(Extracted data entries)
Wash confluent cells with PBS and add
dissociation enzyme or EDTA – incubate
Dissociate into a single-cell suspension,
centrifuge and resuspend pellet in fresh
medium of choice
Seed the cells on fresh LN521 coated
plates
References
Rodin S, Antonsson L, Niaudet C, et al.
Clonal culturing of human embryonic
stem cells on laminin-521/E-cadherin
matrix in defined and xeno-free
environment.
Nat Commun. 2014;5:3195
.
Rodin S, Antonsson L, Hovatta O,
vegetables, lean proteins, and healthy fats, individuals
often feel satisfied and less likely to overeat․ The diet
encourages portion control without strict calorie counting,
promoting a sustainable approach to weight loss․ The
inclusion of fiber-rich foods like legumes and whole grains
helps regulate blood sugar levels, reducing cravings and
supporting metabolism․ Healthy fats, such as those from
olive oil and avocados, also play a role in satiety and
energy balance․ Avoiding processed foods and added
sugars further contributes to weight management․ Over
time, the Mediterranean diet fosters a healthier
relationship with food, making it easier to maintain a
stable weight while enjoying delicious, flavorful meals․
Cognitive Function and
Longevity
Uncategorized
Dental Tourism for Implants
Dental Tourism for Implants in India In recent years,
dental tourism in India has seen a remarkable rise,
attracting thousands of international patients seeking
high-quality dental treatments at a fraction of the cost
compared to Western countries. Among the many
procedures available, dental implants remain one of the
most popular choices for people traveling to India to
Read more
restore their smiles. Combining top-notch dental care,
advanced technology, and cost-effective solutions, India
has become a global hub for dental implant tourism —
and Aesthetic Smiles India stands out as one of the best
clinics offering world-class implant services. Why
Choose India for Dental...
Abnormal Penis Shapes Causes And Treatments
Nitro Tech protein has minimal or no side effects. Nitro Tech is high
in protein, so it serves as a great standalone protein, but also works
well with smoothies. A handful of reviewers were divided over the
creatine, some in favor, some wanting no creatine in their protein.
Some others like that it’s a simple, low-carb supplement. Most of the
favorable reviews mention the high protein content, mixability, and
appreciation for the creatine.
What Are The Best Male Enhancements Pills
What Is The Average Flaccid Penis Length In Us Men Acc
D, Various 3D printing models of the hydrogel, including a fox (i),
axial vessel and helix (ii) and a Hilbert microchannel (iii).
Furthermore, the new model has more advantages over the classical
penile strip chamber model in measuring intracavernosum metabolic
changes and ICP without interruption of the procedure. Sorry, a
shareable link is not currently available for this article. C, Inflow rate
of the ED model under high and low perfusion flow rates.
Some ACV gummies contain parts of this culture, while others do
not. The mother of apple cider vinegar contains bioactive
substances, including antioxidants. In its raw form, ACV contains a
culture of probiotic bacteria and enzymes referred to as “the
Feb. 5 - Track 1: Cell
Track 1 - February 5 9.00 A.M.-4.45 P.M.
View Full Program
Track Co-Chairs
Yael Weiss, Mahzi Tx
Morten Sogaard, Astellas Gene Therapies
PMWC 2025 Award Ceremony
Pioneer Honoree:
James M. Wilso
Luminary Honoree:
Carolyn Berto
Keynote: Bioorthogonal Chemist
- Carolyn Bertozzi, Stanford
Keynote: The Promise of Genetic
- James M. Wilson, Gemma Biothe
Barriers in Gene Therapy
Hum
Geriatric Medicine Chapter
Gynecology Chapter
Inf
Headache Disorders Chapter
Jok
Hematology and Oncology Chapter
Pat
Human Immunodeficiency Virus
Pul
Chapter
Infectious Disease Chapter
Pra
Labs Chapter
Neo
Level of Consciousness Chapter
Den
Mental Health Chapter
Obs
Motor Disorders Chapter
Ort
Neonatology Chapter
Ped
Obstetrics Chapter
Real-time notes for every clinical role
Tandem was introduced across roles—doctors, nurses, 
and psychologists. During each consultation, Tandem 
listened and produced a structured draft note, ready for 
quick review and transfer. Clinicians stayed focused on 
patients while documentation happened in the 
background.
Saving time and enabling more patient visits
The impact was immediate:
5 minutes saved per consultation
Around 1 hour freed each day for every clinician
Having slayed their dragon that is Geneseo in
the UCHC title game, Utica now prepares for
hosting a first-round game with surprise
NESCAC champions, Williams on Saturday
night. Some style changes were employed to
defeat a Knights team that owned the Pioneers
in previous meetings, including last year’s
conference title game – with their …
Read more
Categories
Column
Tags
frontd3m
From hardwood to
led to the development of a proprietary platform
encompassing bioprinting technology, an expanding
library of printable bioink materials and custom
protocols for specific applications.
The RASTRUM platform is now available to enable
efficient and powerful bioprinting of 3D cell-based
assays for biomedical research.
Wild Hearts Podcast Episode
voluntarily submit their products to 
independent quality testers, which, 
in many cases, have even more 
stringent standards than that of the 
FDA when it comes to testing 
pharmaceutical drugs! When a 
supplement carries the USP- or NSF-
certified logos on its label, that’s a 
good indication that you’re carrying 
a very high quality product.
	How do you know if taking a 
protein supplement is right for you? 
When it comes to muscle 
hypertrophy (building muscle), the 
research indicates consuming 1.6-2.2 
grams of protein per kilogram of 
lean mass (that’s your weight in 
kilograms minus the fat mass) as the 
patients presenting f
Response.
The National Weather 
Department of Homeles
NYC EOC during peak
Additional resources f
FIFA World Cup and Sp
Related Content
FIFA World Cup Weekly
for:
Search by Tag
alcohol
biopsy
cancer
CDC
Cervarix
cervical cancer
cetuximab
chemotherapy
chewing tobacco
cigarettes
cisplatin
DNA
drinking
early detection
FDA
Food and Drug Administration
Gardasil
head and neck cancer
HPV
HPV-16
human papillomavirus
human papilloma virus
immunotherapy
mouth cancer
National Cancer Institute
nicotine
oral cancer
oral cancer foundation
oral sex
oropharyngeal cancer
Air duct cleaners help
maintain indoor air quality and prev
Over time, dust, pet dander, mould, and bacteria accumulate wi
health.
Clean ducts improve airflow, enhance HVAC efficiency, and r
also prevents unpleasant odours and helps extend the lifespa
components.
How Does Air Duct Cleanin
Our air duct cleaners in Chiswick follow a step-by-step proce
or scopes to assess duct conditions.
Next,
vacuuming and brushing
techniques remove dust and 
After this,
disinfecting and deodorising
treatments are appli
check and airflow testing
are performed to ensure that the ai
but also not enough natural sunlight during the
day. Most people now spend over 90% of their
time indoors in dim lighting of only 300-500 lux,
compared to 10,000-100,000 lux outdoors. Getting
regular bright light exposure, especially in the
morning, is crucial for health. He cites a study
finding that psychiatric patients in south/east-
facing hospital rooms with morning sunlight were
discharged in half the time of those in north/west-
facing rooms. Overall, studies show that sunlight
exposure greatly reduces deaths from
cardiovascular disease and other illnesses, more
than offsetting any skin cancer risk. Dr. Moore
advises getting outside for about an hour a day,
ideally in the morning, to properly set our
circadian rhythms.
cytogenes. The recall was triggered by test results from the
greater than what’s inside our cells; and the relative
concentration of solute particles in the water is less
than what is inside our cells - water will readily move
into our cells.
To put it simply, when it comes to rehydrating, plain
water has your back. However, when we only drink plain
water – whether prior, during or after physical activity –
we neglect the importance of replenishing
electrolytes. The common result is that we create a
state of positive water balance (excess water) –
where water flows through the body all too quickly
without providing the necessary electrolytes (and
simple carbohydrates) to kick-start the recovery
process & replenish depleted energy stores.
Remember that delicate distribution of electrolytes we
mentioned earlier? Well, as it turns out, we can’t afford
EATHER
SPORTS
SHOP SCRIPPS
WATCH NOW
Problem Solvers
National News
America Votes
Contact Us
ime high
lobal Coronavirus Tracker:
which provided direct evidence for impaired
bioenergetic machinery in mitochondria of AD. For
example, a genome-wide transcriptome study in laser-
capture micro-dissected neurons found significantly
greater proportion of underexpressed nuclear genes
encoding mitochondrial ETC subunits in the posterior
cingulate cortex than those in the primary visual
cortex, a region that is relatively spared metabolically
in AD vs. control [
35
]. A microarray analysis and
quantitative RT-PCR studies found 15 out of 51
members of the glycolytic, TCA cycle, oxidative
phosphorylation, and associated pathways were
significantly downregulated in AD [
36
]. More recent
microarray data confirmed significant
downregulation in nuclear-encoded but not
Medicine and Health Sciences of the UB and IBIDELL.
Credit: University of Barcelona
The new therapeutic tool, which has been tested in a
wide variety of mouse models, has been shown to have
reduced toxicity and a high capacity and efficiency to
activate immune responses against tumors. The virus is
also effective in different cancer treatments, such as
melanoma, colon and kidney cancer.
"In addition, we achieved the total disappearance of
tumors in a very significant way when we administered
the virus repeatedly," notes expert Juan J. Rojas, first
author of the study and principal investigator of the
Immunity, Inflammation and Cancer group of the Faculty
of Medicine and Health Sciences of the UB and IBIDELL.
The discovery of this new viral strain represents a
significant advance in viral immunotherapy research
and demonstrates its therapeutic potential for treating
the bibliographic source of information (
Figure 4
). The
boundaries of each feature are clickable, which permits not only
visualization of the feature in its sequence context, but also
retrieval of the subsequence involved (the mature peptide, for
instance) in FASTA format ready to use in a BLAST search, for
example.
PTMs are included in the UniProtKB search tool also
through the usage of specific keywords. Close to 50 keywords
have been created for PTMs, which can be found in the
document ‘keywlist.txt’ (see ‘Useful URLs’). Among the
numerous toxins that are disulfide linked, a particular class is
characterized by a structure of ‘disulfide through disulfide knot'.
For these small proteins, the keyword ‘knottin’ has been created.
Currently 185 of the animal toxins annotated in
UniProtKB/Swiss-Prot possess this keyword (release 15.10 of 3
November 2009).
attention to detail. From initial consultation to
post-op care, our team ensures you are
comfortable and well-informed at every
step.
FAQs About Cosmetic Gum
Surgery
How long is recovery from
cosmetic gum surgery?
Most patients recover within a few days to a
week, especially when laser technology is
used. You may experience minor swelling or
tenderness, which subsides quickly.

**Exercise**. Transcribe the records above exactly, from the opening line down to and including the line with "procedures available, dental".

**Answer space**.
Wash confluent cells with PBS and add
dissociation enzyme or EDTA – incubate
Dissociate into a single-cell suspension,
centrifuge and resuspend pellet in fresh
medium of choice
Seed the cells on fresh LN521 coated
plates
References
Rodin S, Antonsson L, Niaudet C, et al.
Clonal culturing of human embryonic
stem cells on laminin-521/E-cadherin
matrix in defined and xeno-free
environment.
Nat Commun. 2014;5:3195
.
Rodin S, Antonsson L, Hovatta O,
vegetables, lean proteins, and healthy fats, individuals
often feel satisfied and less likely to overeat․ The diet
encourages portion control without strict calorie counting,
promoting a sustainable approach to weight loss․ The
inclusion of fiber-rich foods like legumes and whole grains
helps regulate blood sugar levels, reducing cravings and
supporting metabolism․ Healthy fats, such as those from
olive oil and avocados, also play a role in satiety and
energy balance․ Avoiding processed foods and added
sugars further contributes to weight management․ Over
time, the Mediterranean diet fosters a healthier
relationship with food, making it easier to maintain a
stable weight while enjoying delicious, flavorful meals․
Cognitive Function and
Longevity
Uncategorized
Dental Tourism for Implants
Dental Tourism for Implants in India In recent years,
dental tourism in India has seen a remarkable rise,
attracting thousands of international patients seeking
high-quality dental treatments at a fraction of the cost
compared to Western countries. Among the many
procedures available, dental implants remain one of the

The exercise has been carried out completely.